Work to be completed: Copy the listing in full and exactly, omitting its images.

Raw data:
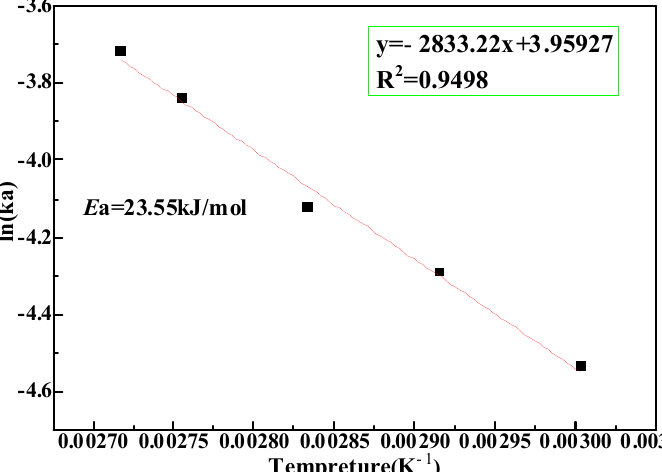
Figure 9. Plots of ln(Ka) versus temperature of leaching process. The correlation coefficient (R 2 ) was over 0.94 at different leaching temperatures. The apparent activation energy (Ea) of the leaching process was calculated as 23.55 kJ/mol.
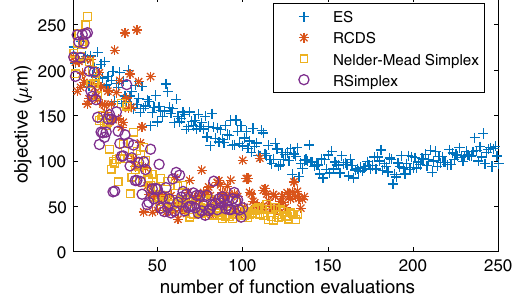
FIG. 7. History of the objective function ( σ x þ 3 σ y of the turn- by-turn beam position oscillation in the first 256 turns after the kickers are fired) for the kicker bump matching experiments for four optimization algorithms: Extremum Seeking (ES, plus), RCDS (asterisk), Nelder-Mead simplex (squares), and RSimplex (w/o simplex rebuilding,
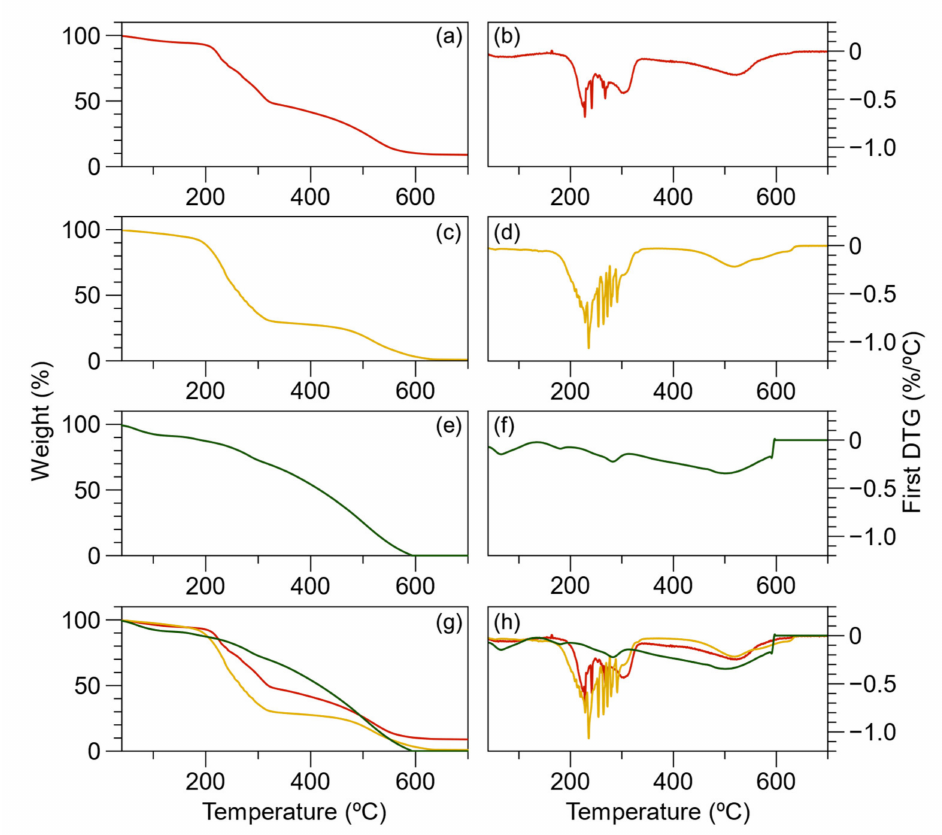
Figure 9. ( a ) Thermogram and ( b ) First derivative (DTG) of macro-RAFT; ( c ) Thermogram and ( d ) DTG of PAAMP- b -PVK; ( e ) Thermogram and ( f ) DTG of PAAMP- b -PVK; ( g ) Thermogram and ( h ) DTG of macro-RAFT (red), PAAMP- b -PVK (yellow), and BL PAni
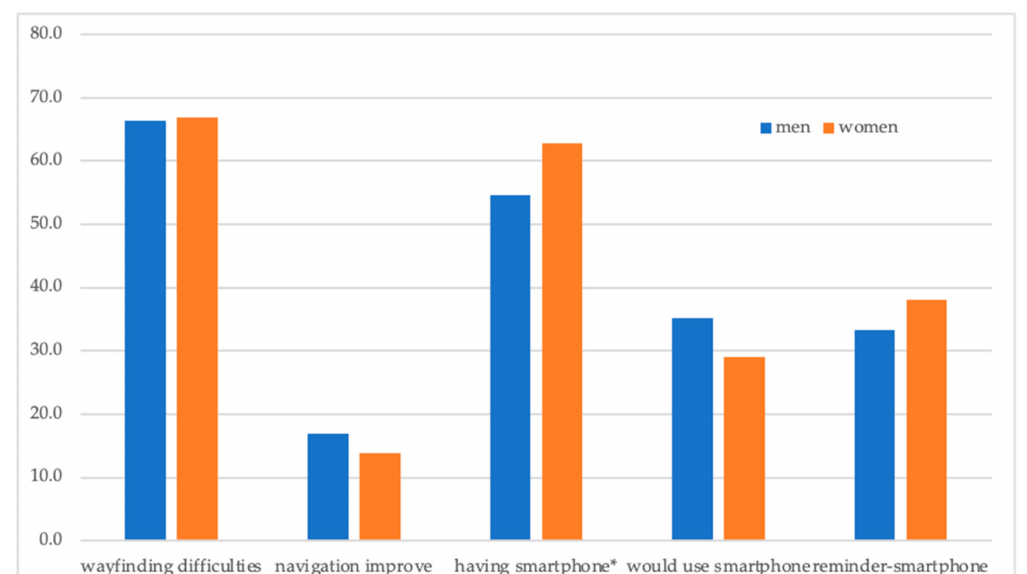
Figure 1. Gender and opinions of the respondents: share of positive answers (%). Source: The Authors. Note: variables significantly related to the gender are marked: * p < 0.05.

Problem solution:
Figure 9. Plots of ln(Ka) versus temperature of leaching process. The correlation coefficient (R 2 ) was over 0.94 at different leaching temperatures. The apparent activation energy (Ea) of the leaching process was calculated as 23.55 kJ/mol.
FIG. 7. History of the objective function ( σ x þ 3 σ y of the turn- by-turn beam position oscillation in the first 256 turns after the kickers are fired) for the kicker bump matching experiments for four optimization algorithms: Extremum Seeking (ES, plus), RCDS (asterisk), Nelder-Mead simplex (squares), and RSimplex (w/o simplex rebuilding,
Figure 9. ( a ) Thermogram and ( b ) First derivative (DTG) of macro-RAFT; ( c ) Thermogram and ( d ) DTG of PAAMP- b -PVK; ( e ) Thermogram and ( f ) DTG of PAAMP- b -PVK; ( g ) Thermogram and ( h ) DTG of macro-RAFT (red), PAAMP- b -PVK (yellow), and BL PAni
Figure 1. Gender and opinions of the respondents: share of positive answers (%). Source: The Authors. Note: variables significantly related to the gender are marked: * p < 0.05.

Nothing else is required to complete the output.